Meerwaardebelasting

Volgens het Rekenhof is het bijzonder moeilijk  om de opbrengst van de meerwaardebelasting te ramen gelet op de gehanteerde hypothesen en de volatiliteit van de financiële markten.
Ze besluiten dat er geen geloofwaardige budgettaire impact kan worden gemaakt van mogelijke opbrengsten.
Het Rekenhof maakt wel melding van een nota van de FOD Financiën die (op basis van het CD&V-voorstel) de potentiële opbrengst heeft berekend van een meerwaardebelasting op aandelen ( aanslagvoet van 30%) met een abattement van 50.000 euro per gezin.
In die nota werd de budgettaire impact op kruissnelheid geraamd op 465 miljoen euro bijkomende ontvangsten. Als evenwel ook wordt rekening wordt gehouden met het vrijstellen van de meerwaarden op aandelen van KMO’s ( zoals voorgesteld door CD&V) zou de opbrengst beperkt blijven tussen 20 en 88 miljoen bijkomende ontvangsten op jaarbasis naargelang de hypothesen.
De belastingadministratie benadrukt dat dat er in het eerste jaar misschien geen opbrengst zal zijn voor de combinatie van de aftrekbare verliezen en het abattement  en dat enkel uitzonderlijke transacties voor aanzienlijke bedragen zouden kunnen zorgen dat de maatregel van bij de aanvang bijkomende ontvangsten genereert.

Volgens de voorzitter van de COM FIN in de Kamer Eric Van Rompuy bewijzen deze berekeningen dat Unizo , Voka en VLD ongelijk hebben dat het CD&V-voorstel bijzonder schadelijk zou zijn voor de KMO’s vermits deze in de voorstellen van CD&V zijn vrijgesteld van meerwaardebelasting.  Van Rompuy hoopt dat deze studies een einde kunnen stellen aan de stemmingmakerij als zou  een meerwaardebelasting het economisch initiatief van starters en KMO’s  ondermijnen.
CD&V mikt met zijn meerwaardebelasting duidelijk op de zeer grote transacties van grote ondernemingen.

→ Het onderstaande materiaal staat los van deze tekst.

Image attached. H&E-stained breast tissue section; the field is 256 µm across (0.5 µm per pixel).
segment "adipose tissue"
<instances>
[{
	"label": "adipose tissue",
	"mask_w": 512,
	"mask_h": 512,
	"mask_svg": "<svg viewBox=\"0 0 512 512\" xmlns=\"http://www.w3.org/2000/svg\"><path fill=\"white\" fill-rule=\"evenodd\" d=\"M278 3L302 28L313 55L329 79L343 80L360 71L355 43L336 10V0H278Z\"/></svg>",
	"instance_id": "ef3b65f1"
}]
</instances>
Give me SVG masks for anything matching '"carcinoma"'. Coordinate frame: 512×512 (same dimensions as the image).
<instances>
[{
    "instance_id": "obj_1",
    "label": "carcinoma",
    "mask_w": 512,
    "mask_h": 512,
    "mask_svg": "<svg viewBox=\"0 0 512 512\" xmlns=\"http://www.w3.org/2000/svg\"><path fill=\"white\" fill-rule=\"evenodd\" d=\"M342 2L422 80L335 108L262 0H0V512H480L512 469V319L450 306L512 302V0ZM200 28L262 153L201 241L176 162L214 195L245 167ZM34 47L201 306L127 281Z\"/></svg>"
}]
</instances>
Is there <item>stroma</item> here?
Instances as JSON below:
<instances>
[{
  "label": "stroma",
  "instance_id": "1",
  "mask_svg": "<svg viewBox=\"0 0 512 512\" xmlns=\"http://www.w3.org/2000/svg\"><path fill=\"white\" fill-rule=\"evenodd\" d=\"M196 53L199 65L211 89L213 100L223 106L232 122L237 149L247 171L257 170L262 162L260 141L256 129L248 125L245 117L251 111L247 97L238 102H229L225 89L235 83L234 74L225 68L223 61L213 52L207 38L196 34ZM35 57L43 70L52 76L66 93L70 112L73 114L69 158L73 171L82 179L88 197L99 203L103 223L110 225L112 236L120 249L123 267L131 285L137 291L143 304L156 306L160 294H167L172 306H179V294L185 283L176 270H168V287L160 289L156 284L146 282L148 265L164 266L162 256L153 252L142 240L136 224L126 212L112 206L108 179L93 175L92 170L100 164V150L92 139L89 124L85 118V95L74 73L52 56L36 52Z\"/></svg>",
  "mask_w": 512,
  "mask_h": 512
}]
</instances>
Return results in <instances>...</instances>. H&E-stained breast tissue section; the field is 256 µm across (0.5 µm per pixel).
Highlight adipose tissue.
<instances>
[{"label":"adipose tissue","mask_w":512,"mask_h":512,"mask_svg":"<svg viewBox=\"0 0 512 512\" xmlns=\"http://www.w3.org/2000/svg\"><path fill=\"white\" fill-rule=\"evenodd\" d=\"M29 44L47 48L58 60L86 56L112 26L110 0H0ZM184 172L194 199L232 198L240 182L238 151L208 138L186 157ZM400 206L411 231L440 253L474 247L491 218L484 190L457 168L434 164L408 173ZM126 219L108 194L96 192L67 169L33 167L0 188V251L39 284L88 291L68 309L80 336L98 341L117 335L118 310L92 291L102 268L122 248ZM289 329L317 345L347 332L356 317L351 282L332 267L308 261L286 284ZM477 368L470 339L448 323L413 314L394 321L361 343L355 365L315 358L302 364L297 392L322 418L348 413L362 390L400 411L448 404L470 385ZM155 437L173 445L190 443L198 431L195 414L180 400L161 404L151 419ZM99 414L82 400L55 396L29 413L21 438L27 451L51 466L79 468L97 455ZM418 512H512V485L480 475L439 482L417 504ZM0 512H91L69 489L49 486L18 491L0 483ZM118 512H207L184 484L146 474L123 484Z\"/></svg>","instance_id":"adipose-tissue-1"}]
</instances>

Concreet gaat het over minder dan 5% van de vennootschappen. Zij die op de barricaden staan te roepen dat elke ondernemer zal worden getroffen hebben dus ongelijk. De beperkte (verwachte) budgettaire opbrengst  MET KMO-VRIJSTELLING van 20 tot 88 miljoen zoals geraamd door de FOD FIN  bewijst deze stelling.
Ook stelt CD&V duidelijk dat de historische meerwaarden niet worden belast en enkel de aangroei van meerwaarden wordt belast vanaf de inwerkingtreding van de maatregel. We respecteren hiermee duidelijk het verleden, wat bv. niet het geval is bij   bepaalde voorstellen van meerwaardebelasting op aandelen in de vennootschapsbelasting waarbij ook de historische meerwaarden worden geviseerd.